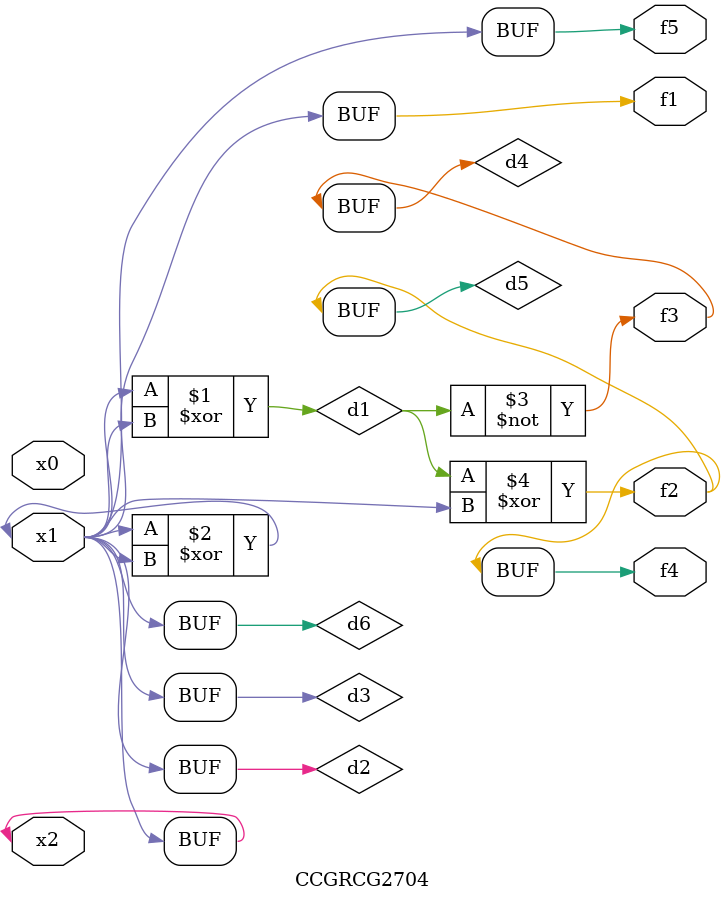
<source format=v>
module CCGRCG2704(
	input x0, x1, x2,
	output f1, f2, f3, f4, f5
);

	wire d1, d2, d3, d4, d5, d6;

	xor (d1, x1, x2);
	buf (d2, x1, x2);
	xor (d3, x1, x2);
	nor (d4, d1);
	xor (d5, d1, d2);
	buf (d6, d2, d3);
	assign f1 = d6;
	assign f2 = d5;
	assign f3 = d4;
	assign f4 = d5;
	assign f5 = d6;
endmodule

</source>
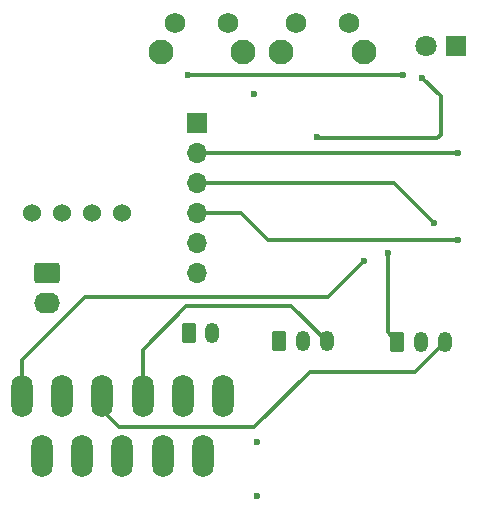
<source format=gbr>
%TF.GenerationSoftware,KiCad,Pcbnew,7.0.7-7.0.7~ubuntu22.04.1*%
%TF.CreationDate,2023-09-11T18:28:41+01:00*%
%TF.ProjectId,Blinder,426c696e-6465-4722-9e6b-696361645f70,rev?*%
%TF.SameCoordinates,Original*%
%TF.FileFunction,Copper,L4,Bot*%
%TF.FilePolarity,Positive*%
%FSLAX46Y46*%
G04 Gerber Fmt 4.6, Leading zero omitted, Abs format (unit mm)*
G04 Created by KiCad (PCBNEW 7.0.7-7.0.7~ubuntu22.04.1) date 2023-09-11 18:28:41*
%MOMM*%
%LPD*%
G01*
G04 APERTURE LIST*
G04 Aperture macros list*
%AMRoundRect*
0 Rectangle with rounded corners*
0 $1 Rounding radius*
0 $2 $3 $4 $5 $6 $7 $8 $9 X,Y pos of 4 corners*
0 Add a 4 corners polygon primitive as box body*
4,1,4,$2,$3,$4,$5,$6,$7,$8,$9,$2,$3,0*
0 Add four circle primitives for the rounded corners*
1,1,$1+$1,$2,$3*
1,1,$1+$1,$4,$5*
1,1,$1+$1,$6,$7*
1,1,$1+$1,$8,$9*
0 Add four rect primitives between the rounded corners*
20,1,$1+$1,$2,$3,$4,$5,0*
20,1,$1+$1,$4,$5,$6,$7,0*
20,1,$1+$1,$6,$7,$8,$9,0*
20,1,$1+$1,$8,$9,$2,$3,0*%
G04 Aperture macros list end*
%TA.AperFunction,ComponentPad*%
%ADD10R,1.800000X1.800000*%
%TD*%
%TA.AperFunction,ComponentPad*%
%ADD11C,1.800000*%
%TD*%
%TA.AperFunction,ComponentPad*%
%ADD12O,1.800000X3.600000*%
%TD*%
%TA.AperFunction,ComponentPad*%
%ADD13RoundRect,0.250000X-0.350000X-0.625000X0.350000X-0.625000X0.350000X0.625000X-0.350000X0.625000X0*%
%TD*%
%TA.AperFunction,ComponentPad*%
%ADD14O,1.200000X1.750000*%
%TD*%
%TA.AperFunction,ComponentPad*%
%ADD15C,2.100000*%
%TD*%
%TA.AperFunction,ComponentPad*%
%ADD16C,1.750000*%
%TD*%
%TA.AperFunction,ComponentPad*%
%ADD17O,1.700000X1.700000*%
%TD*%
%TA.AperFunction,ComponentPad*%
%ADD18R,1.700000X1.700000*%
%TD*%
%TA.AperFunction,ComponentPad*%
%ADD19O,2.190000X1.740000*%
%TD*%
%TA.AperFunction,ComponentPad*%
%ADD20RoundRect,0.250000X-0.845000X0.620000X-0.845000X-0.620000X0.845000X-0.620000X0.845000X0.620000X0*%
%TD*%
%TA.AperFunction,ComponentPad*%
%ADD21C,1.524000*%
%TD*%
%TA.AperFunction,ViaPad*%
%ADD22C,0.600000*%
%TD*%
%TA.AperFunction,Conductor*%
%ADD23C,0.300000*%
%TD*%
G04 APERTURE END LIST*
D10*
%TO.P,D1,1,K*%
%TO.N,GND*%
X74000000Y-24000000D03*
D11*
%TO.P,D1,2,A*%
%TO.N,Net-(D1-A)*%
X71460000Y-24000000D03*
%TD*%
D12*
%TO.P,IC1,11,ENABLE*%
%TO.N,Net-(IC1-ENABLE)*%
X37220000Y-53650000D03*
%TO.P,IC1,10,SENSE*%
%TO.N,GND*%
X38920000Y-58730000D03*
%TO.P,IC1,9,VREF*%
%TO.N,Net-(IC1-VREF)*%
X40620000Y-53650000D03*
%TO.P,IC1,8,CBOOT2*%
%TO.N,Net-(IC1-CBOOT2)*%
X42320000Y-58730000D03*
%TO.P,IC1,7,IN2*%
%TO.N,Net-(IC1-IN2)*%
X44020000Y-53650000D03*
%TO.P,IC1,6*%
%TO.N,GND*%
X45720000Y-58730000D03*
%TO.P,IC1,5,IN1*%
%TO.N,Net-(IC1-IN1)*%
X47420000Y-53650000D03*
%TO.P,IC1,4,CBOOT1*%
%TO.N,Net-(IC1-CBOOT1)*%
X49120000Y-58730000D03*
%TO.P,IC1,3,OUT1*%
%TO.N,Net-(IC1-OUT1)*%
X50820000Y-53650000D03*
%TO.P,IC1,2*%
%TO.N,/12V*%
X52520000Y-58730000D03*
%TO.P,IC1,1,OUT2*%
%TO.N,Net-(IC1-OUT2)*%
X54220000Y-53650000D03*
%TD*%
D13*
%TO.P,J5,1,Pin_1*%
%TO.N,Net-(IC1-OUT1)*%
X51340000Y-48260000D03*
D14*
%TO.P,J5,2,Pin_2*%
%TO.N,Net-(IC1-OUT2)*%
X53340000Y-48260000D03*
%TD*%
D15*
%TO.P,SW2,*%
%TO.N,*%
X48950000Y-24490000D03*
X55960000Y-24490000D03*
D16*
%TO.P,SW2,1,1*%
%TO.N,GND*%
X50200000Y-22000000D03*
%TO.P,SW2,2,2*%
%TO.N,Net-(U2-GPIO12)*%
X54700000Y-22000000D03*
%TD*%
D14*
%TO.P,J3,3,Pin_3*%
%TO.N,Net-(IC1-IN1)*%
X63000000Y-48980000D03*
%TO.P,J3,2,Pin_2*%
%TO.N,/GO DOWN*%
X61000000Y-48980000D03*
D13*
%TO.P,J3,1,Pin_1*%
%TO.N,/~{CLOSED}*%
X59000000Y-48980000D03*
%TD*%
D17*
%TO.P,J2,6,Pin_6*%
%TO.N,GND*%
X52000000Y-43180000D03*
%TO.P,J2,5,Pin_5*%
%TO.N,/DTR*%
X52000000Y-40640000D03*
%TO.P,J2,4,Pin_4*%
%TO.N,/RXD*%
X52000000Y-38100000D03*
%TO.P,J2,3,Pin_3*%
%TO.N,/TXD*%
X52000000Y-35560000D03*
%TO.P,J2,2,Pin_2*%
%TO.N,/RTS*%
X52000000Y-33020000D03*
D18*
%TO.P,J2,1,Pin_1*%
%TO.N,/3V3*%
X52000000Y-30480000D03*
%TD*%
D14*
%TO.P,J4,3,Pin_3*%
%TO.N,Net-(IC1-IN2)*%
X73000000Y-49000000D03*
%TO.P,J4,2,Pin_2*%
%TO.N,/GO UP*%
X71000000Y-49000000D03*
D13*
%TO.P,J4,1,Pin_1*%
%TO.N,/~{OPEN}*%
X69000000Y-49000000D03*
%TD*%
D19*
%TO.P,J1,2,Pin_2*%
%TO.N,GND*%
X39370000Y-45720000D03*
D20*
%TO.P,J1,1,Pin_1*%
%TO.N,/12V*%
X39370000Y-43180000D03*
%TD*%
D21*
%TO.P,U1,1,EN*%
%TO.N,unconnected-(U1-EN-Pad1)*%
X38100000Y-38100000D03*
%TO.P,U1,2,IN+*%
%TO.N,/12V*%
X40640000Y-38100000D03*
%TO.P,U1,3,GND*%
%TO.N,GND*%
X43180000Y-38100000D03*
%TO.P,U1,4,VO+*%
%TO.N,/3V3*%
X45720000Y-38100000D03*
%TD*%
D16*
%TO.P,SW1,2,2*%
%TO.N,Net-(U2-GPIO14)*%
X64894220Y-22001721D03*
%TO.P,SW1,1,1*%
%TO.N,GND*%
X60394220Y-22001721D03*
D15*
%TO.P,SW1,*%
%TO.N,*%
X66154220Y-24491721D03*
X59144220Y-24491721D03*
%TD*%
D22*
%TO.N,Net-(U2-GPIO13)*%
X71120000Y-26670000D03*
X62168000Y-31688000D03*
%TO.N,Net-(U2-EN)*%
X51308000Y-26416000D03*
X69469000Y-26451500D03*
%TO.N,/RTS*%
X74168000Y-33020000D03*
%TO.N,Net-(IC1-ENABLE)*%
X66167000Y-42164000D03*
%TO.N,/TXD*%
X72136000Y-38989000D03*
%TO.N,/RXD*%
X74168000Y-40386000D03*
%TO.N,GND*%
X56896000Y-28067000D03*
%TO.N,/~{OPEN}*%
X68199000Y-41529000D03*
%TO.N,/12V*%
X57150000Y-57531000D03*
%TO.N,GND*%
X57150000Y-62103000D03*
%TD*%
D23*
%TO.N,Net-(U2-GPIO13)*%
X72660000Y-28210000D02*
X71120000Y-26670000D01*
X72390000Y-31750000D02*
X72660000Y-31480000D01*
X62168000Y-31688000D02*
X62230000Y-31750000D01*
X72660000Y-31480000D02*
X72660000Y-28210000D01*
X62230000Y-31750000D02*
X72390000Y-31750000D01*
%TO.N,Net-(IC1-IN1)*%
X63000000Y-48980000D02*
X60020000Y-46000000D01*
X60020000Y-46000000D02*
X51104314Y-46000000D01*
X51104314Y-46000000D02*
X47420000Y-49684314D01*
X47420000Y-49684314D02*
X47420000Y-53650000D01*
%TO.N,Net-(IC1-ENABLE)*%
X37220000Y-53650000D02*
X37220000Y-50537000D01*
X37220000Y-50537000D02*
X42557000Y-45200000D01*
X42557000Y-45200000D02*
X63131000Y-45200000D01*
X63131000Y-45200000D02*
X66167000Y-42164000D01*
%TO.N,Net-(U2-EN)*%
X69469000Y-26451500D02*
X51343500Y-26451500D01*
X51343500Y-26451500D02*
X51308000Y-26416000D01*
%TO.N,/RTS*%
X74168000Y-33020000D02*
X52000000Y-33020000D01*
%TO.N,/TXD*%
X72136000Y-38989000D02*
X68707000Y-35560000D01*
X68707000Y-35560000D02*
X52000000Y-35560000D01*
%TO.N,/RXD*%
X58039000Y-40386000D02*
X55753000Y-38100000D01*
X74168000Y-40386000D02*
X58039000Y-40386000D01*
X55753000Y-38100000D02*
X52000000Y-38100000D01*
%TO.N,/~{OPEN}*%
X68199000Y-41529000D02*
X68199000Y-48199000D01*
X68199000Y-48199000D02*
X69000000Y-49000000D01*
%TO.N,Net-(IC1-IN2)*%
X73000000Y-49000000D02*
X70450000Y-51550000D01*
X70450000Y-51550000D02*
X61607000Y-51550000D01*
X44020000Y-54815000D02*
X44020000Y-53650000D01*
X61607000Y-51550000D02*
X56896000Y-56261000D01*
X56896000Y-56261000D02*
X45466000Y-56261000D01*
X45466000Y-56261000D02*
X44020000Y-54815000D01*
%TD*%
M02*

</source>
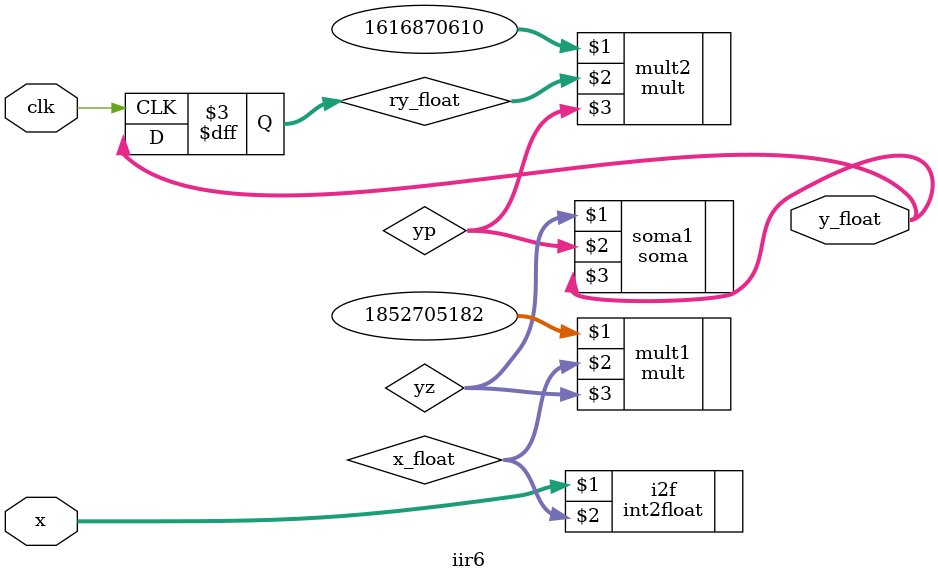
<source format=v>
module iir6
#(
	parameter MAN = 23,
	parameter EXP = 8,
	
	parameter [MAN + EXP:0] b0     = 32'h6e6e099e,
	parameter [MAN + EXP:0] a1     = 32'he05f7cd2,
	parameter [MAN + EXP:0] a1_neg = 32'h605f7cd2

)
(
	input clk, 
	input signed [MAN - 1:0] x,
	output [MAN+EXP:0] y_float
);

wire [MAN+EXP:0] x_float;
wire [MAN+EXP:0] y_gained;

reg [MAN+EXP:0] ry_float = 0;

int2float i2f(x, x_float);

wire [MAN+EXP:0] yz;
wire [MAN+EXP:0] yp;

mult mult1 (b0, x_float, yz);
mult mult2 (a1_neg, ry_float, yp);

soma soma1 (yz, yp, y_float);

always @(posedge clk) ry_float <= y_float;

endmodule
</source>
☆ ☆ ☆ ☆ ☆
**TASK TO CARRY OUT:**
What lines in the entries contain "corners"? Report each one by copying it.

**ANSWER FOR THIS EXERCISE:**
0 Rectangle with rounded corners*
0 $2 $3 $4 $5 $6 $7 $8 $9 X,Y pos of 4 corners*
0 Add a 4 corners polygon primitive as box body*
0 Add four circle primitives for the rounded corners*
0 Add four rect primitives between the rounded corners*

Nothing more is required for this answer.